# Convert sph to wav

Purpose of this notebook:
1. Convert the TEDLIUM sph files to wav
    - you can pick how much of the sph to convert to wav
2. Use PyAudioAnalysis to sample the audio and extract audio features for all the wav files.
3. Write a dictionary with the audio features for all the wav files using pickle.


The audio files come from TED-LIUM 2, a corpus made from audio talks and their transcriptions available on the TED website in 2014 by the Laboratoire d'Informatique de l'Université du Maine.

Before running this notebook, go to the TEDLIUM II webpage, register, and download the dataset containing all the sph files.



Set segmentLengths to the number of seconds of each sph file to convert to wav. Or, run 

Currently, I'm extracting minutes 2-6 of each talk (240 seconds).
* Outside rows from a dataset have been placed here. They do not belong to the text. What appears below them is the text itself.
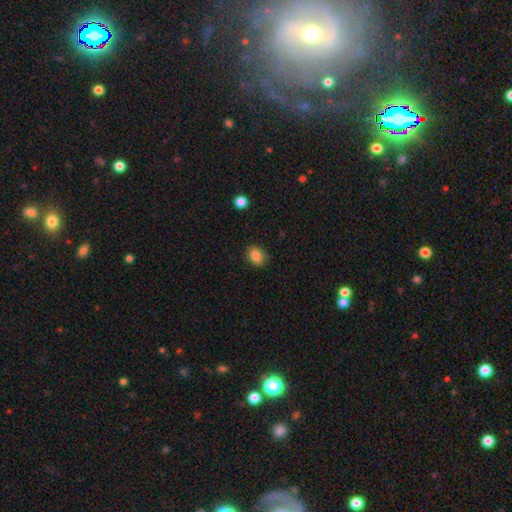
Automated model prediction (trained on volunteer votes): This appears to be a smooth galaxy with no disk features (85%) that is in between round and cigar-shaped (65%). Merging: none (83%).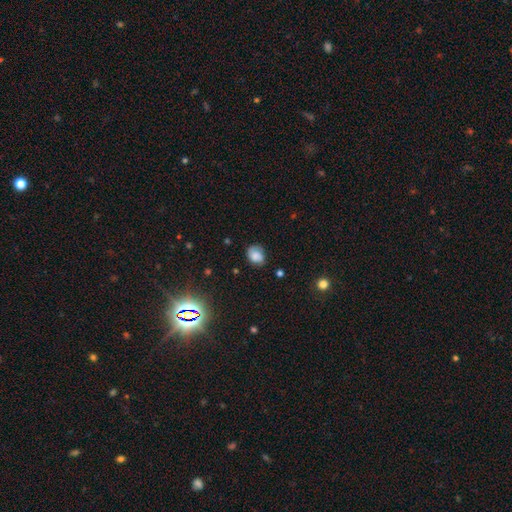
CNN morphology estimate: This appears to be a smooth galaxy with no disk features (75%) that is in between round and cigar-shaped (59%). Merging: none (65%).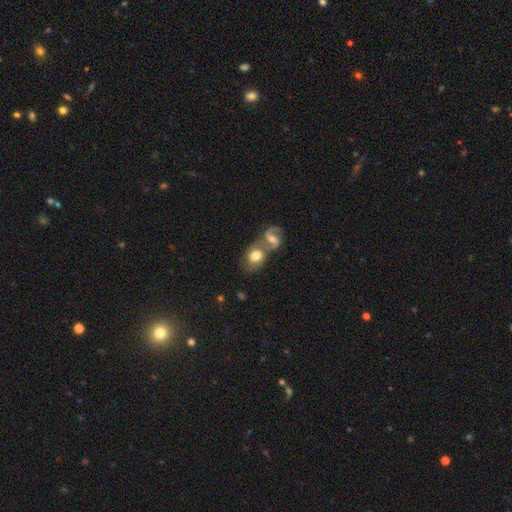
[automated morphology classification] Overall: smooth (51%; featured or disk 42%). How rounded: in between (65%; round 33%). Merging: merger (50%; none 34%).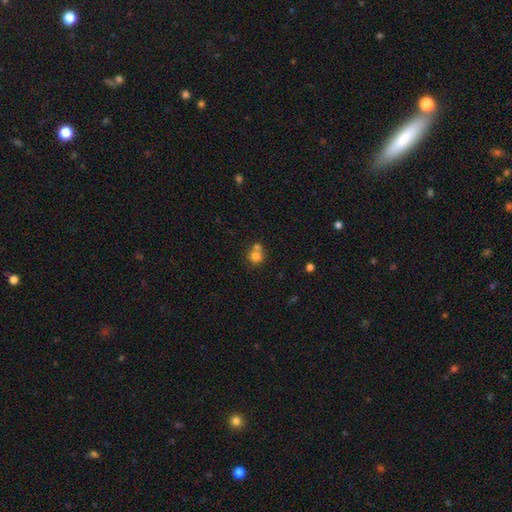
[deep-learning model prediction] Smooth or featured? smooth (76%)
How rounded? round (86%)
Merging? none (45%)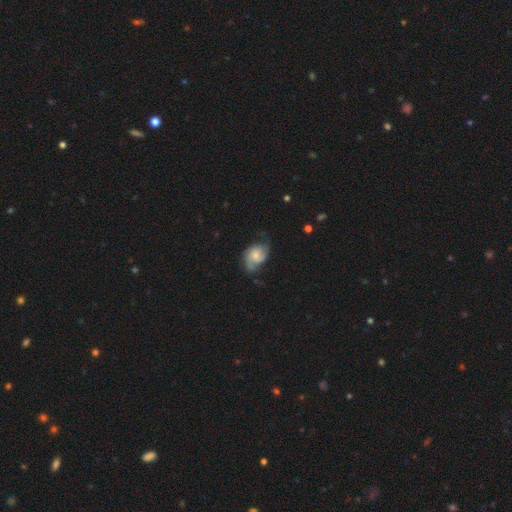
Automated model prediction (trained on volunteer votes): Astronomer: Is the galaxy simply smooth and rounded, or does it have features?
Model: featured or disk — 64%.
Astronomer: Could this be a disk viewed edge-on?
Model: no — 97%.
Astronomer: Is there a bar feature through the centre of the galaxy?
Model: no — 70%.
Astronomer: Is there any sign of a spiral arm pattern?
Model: yes — 89%.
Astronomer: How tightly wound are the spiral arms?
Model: medium — 42% (runner-up: loose, 32%).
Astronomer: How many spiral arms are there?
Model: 2 — 73%.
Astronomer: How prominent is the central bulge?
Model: small — 52% (runner-up: moderate, 36%).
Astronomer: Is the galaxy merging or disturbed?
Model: none — 53% (runner-up: minor disturbance, 28%).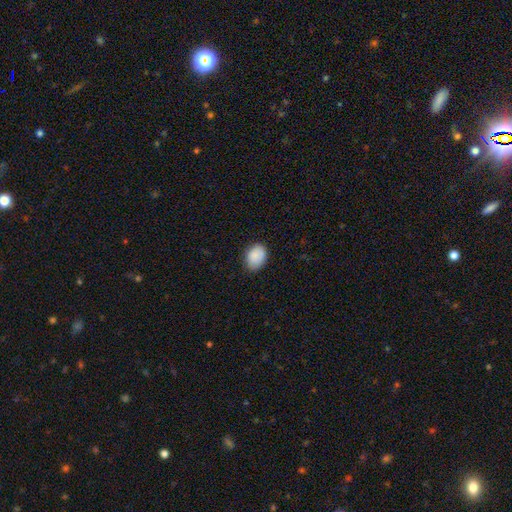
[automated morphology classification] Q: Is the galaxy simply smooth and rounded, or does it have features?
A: smooth — 88%.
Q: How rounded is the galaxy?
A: in between — 73%.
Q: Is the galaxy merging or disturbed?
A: none — 77%.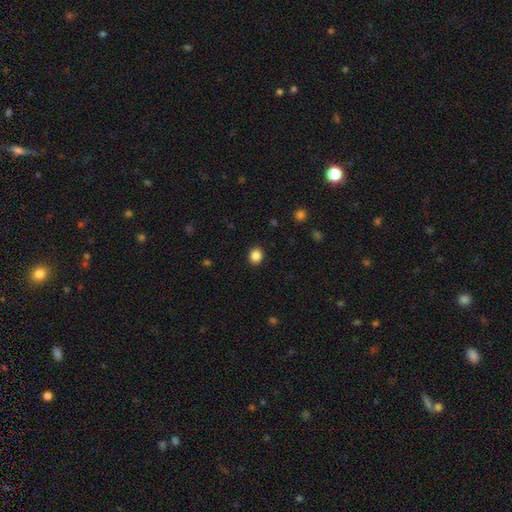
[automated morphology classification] A smooth galaxy with no disk features (86%) that is round (76%). Merging: none (92%).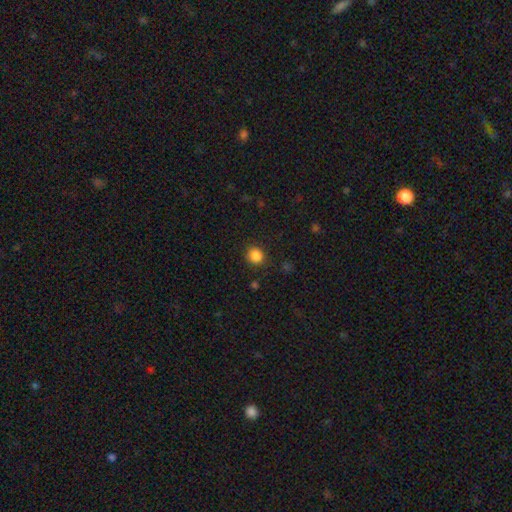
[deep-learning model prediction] smooth_or_featured: smooth (p=0.86) [alt: star or artifact p=0.11]
how_rounded: round (p=0.82) [alt: in between p=0.17]
merging: none (p=0.88) [alt: minor disturbance p=0.08]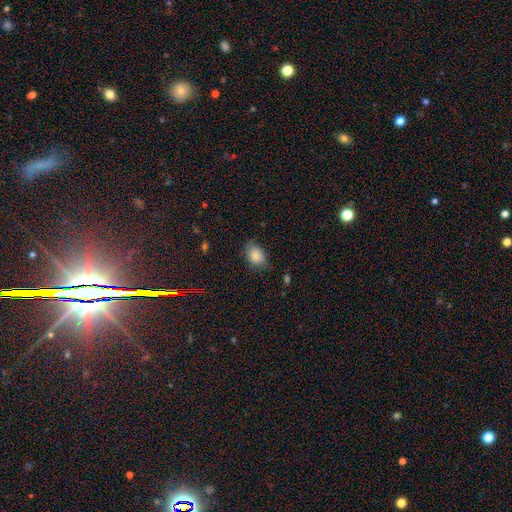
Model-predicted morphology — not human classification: This appears to be a smooth galaxy with no disk features (82%) that is in between round and cigar-shaped (80%). Merging: none (67%).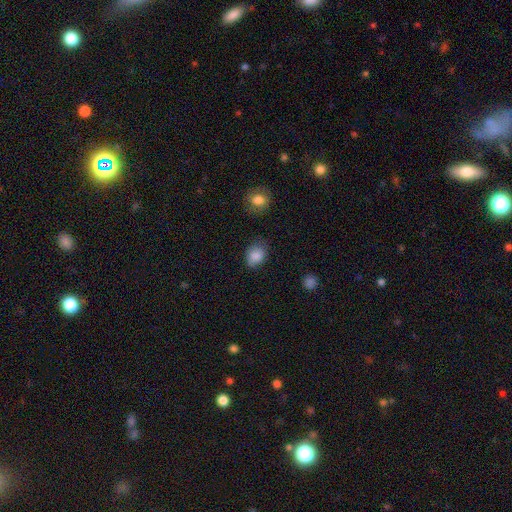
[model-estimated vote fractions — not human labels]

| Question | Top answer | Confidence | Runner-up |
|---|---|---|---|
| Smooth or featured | smooth | 86% | star or artifact (8%) |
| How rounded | in between | 62% | round (37%) |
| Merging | none | 68% | minor disturbance (25%) |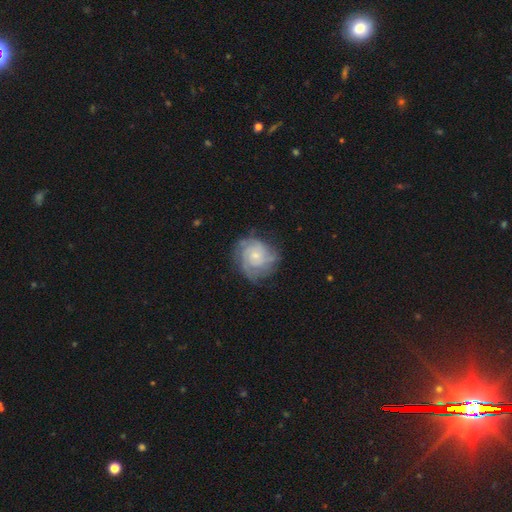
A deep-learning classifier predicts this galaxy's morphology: Smooth or featured: featured or disk — 73% (smooth — 20%)
Edge-on disk: no — 98% (yes — 2%)
Bar: no — 77% (weak — 20%)
Spiral arms: yes — 92% (no — 8%)
Spiral winding: tight — 58% (medium — 33%)
Spiral arm count: can't tell — 34% (3 — 25%)
Bulge size: small — 68% (moderate — 25%)
Merging: none — 66% (minor disturbance — 22%)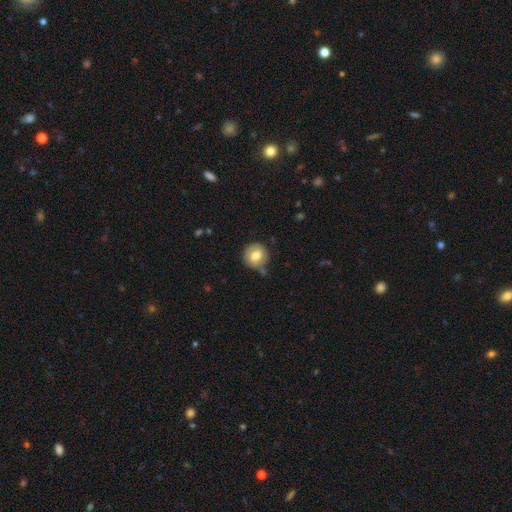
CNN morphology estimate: Overall: smooth (70%). How rounded: round (87%). Merging: none (75%).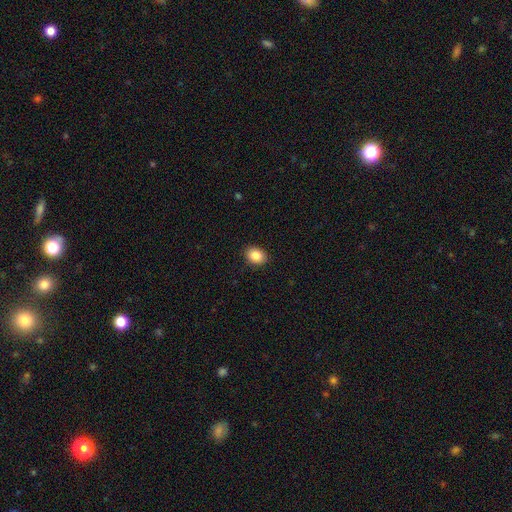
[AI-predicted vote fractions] Smooth or featured: smooth — 86% (star or artifact — 8%)
How rounded: in between — 63% (round — 36%)
Merging: none — 90% (minor disturbance — 7%)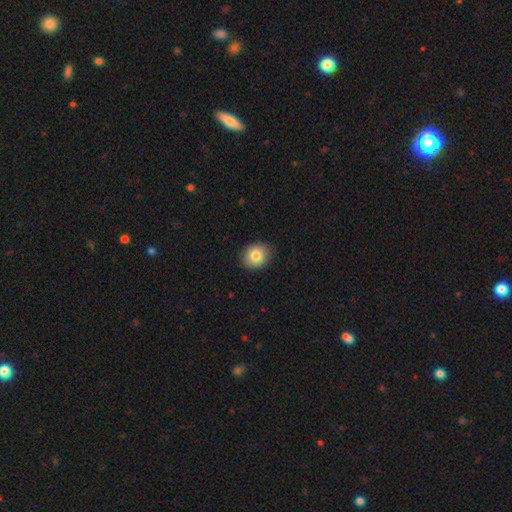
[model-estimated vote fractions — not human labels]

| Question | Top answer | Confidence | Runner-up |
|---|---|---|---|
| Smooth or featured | smooth | 82% | featured or disk (9%) |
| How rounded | round | 68% | in between (32%) |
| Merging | none | 88% | minor disturbance (9%) |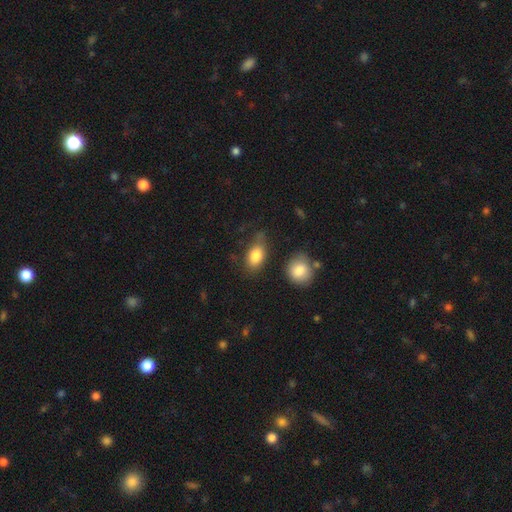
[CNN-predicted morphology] Q: Smooth or featured?
A: smooth (83%); runner-up: featured or disk (9%)
Q: How rounded?
A: in between (85%); runner-up: round (12%)
Q: Merging?
A: none (63%); runner-up: minor disturbance (24%)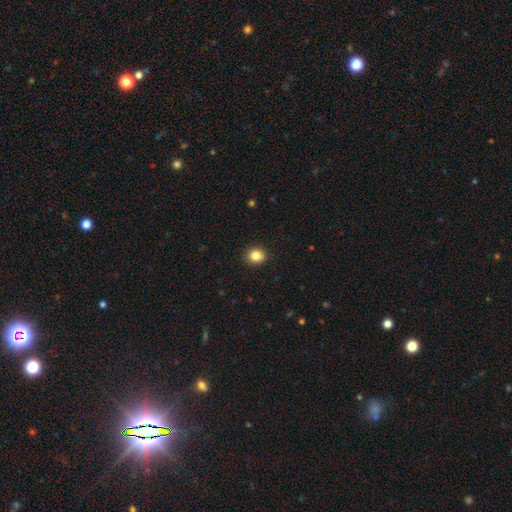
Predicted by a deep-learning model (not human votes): This is clearly a smooth galaxy (84%). How rounded: likely round (75%). Merging: clearly none (91%).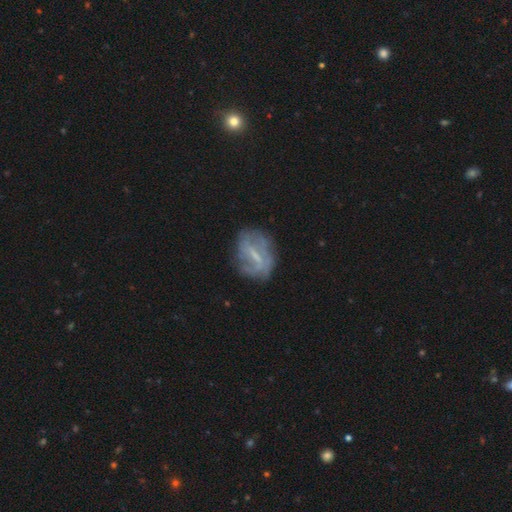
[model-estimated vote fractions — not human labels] Overall: featured or disk (64%; smooth 26%). Edge-on disk: no (95%). Bar: weak (48%; strong 36%). Spiral arms: yes (57%; no 43%). Bulge size: small (47%; none 26%). Merging: none (63%; minor disturbance 23%).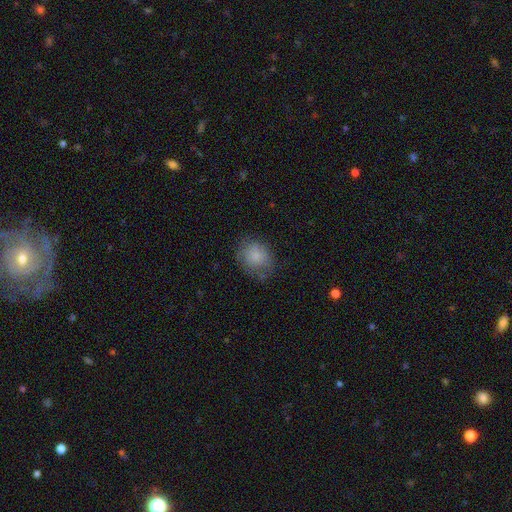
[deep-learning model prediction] smooth 77%, featured or disk 14%, star or artifact 8%. Down the decision tree: how rounded — round (58%); merging — none (61%).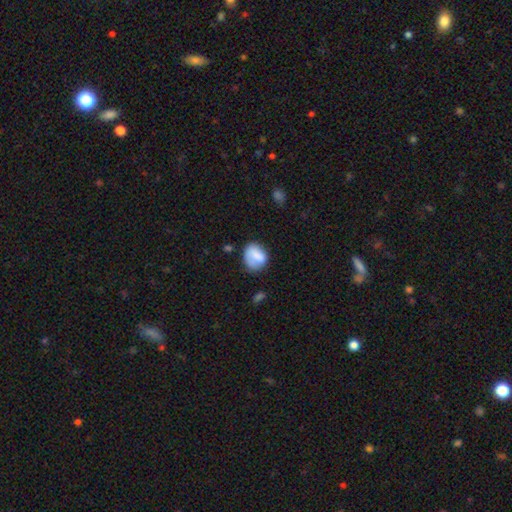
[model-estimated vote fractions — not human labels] smooth_or_featured: smooth (p=0.76) [alt: featured or disk p=0.17]
how_rounded: round (p=0.51) [alt: in between p=0.48]
merging: none (p=0.54) [alt: minor disturbance p=0.28]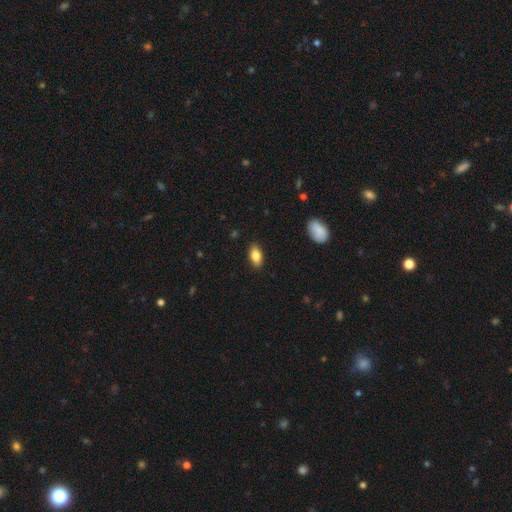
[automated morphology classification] Smooth or featured: smooth — 82% (featured or disk — 11%)
How rounded: in between — 90% (cigar-shaped — 6%)
Merging: none — 88% (minor disturbance — 9%)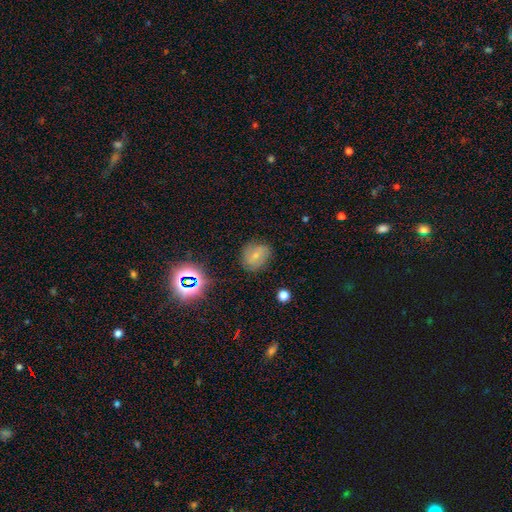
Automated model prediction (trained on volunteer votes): smooth_or_featured: smooth (p=0.56) [alt: featured or disk p=0.27]
how_rounded: round (p=0.67) [alt: in between p=0.31]
merging: none (p=0.74) [alt: minor disturbance p=0.18]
For the 240 second files, the files will be in data/wav240.

In [2]:
import pandas as pd
import glob2 as glob
from sphfile import SPHFile
import aux_code.functions as mfc

In [5]:
def convert_sph_wav(file, start, stop, suffix, newPath):  
    path, name = file.split('sph/')
    name = name.split('.sph')[0]
    sphObj = SPHFile( file )
    sphMeta = sphObj.format 
    sphMeta['title'] = name
    # write out a wav file with content from start to stop seconds
    sphObj.write_wav( newPath+'wav'+suffix+'/'+name+'.wav', start, stop)
    #print('sphMeta',sphMeta)
    return sphMeta

In [6]:
# I manually combined the sph files from the "TEDLIUM_release2/train/sph" and "TEDLIUM_release2/test/sph" folders
# and moved them into "TEDLIUM_release2/sph".
# Create a TEDLIUM_release2/wav240 folder to which wav files will be written.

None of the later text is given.